**What is being asked:** Find each line in the records below that contains the word "para" and copy those lines out in full.

**Task inputs:**

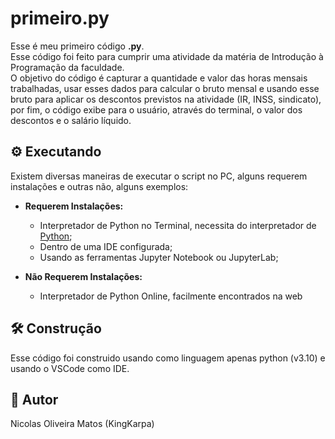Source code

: # primeiro.py
Esse é meu primeiro código **.py**. <br>
Esse código foi feito para cumprir uma atividade da matéria de Introdução à Programação da faculdade. <br>
O objetivo do código é capturar a quantidade e valor das horas mensais trabalhadas, usar esses dados para calcular o bruto mensal e usando esse bruto para aplicar os descontos previstos na atividade (IR, INSS, sindicato), por fim, o código exibe para o usuário, através do terminal, o valor dos descontos e o salário líquido.

## :gear: Executando
Existem diversas maneiras de executar o script no PC, alguns requerem instalações e outras não, alguns exemplos:
  - **Requerem Instalações:**
    - Interpretador de Python no Terminal, necessita do interpretador de [Python](https://www.python.org/downloads/);
    - Dentro de uma IDE configurada;
    - Usando as ferramentas Jupyter Notebook ou JupyterLab;

  - **Não Requerem Instalações:**
    - Interpretador de Python Online, facilmente encontrados na web

## :hammer_and_wrench: Construção
Esse código foi construido usando como linguagem apenas python (v3.10) e usando o VSCode como IDE.

## :mage: Autor
Nicolas Oliveira Matos (KingKarpa)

**Finished task:**
Esse código foi feito para cumprir uma atividade da matéria de Introdução à Programação da faculdade. <br>
O objetivo do código é capturar a quantidade e valor das horas mensais trabalhadas, usar esses dados para calcular o bruto mensal e usando esse bruto para aplicar os descontos previstos na atividade (IR, INSS, sindicato), por fim, o código exibe para o usuário, através do terminal, o valor dos descontos e o salário líquido.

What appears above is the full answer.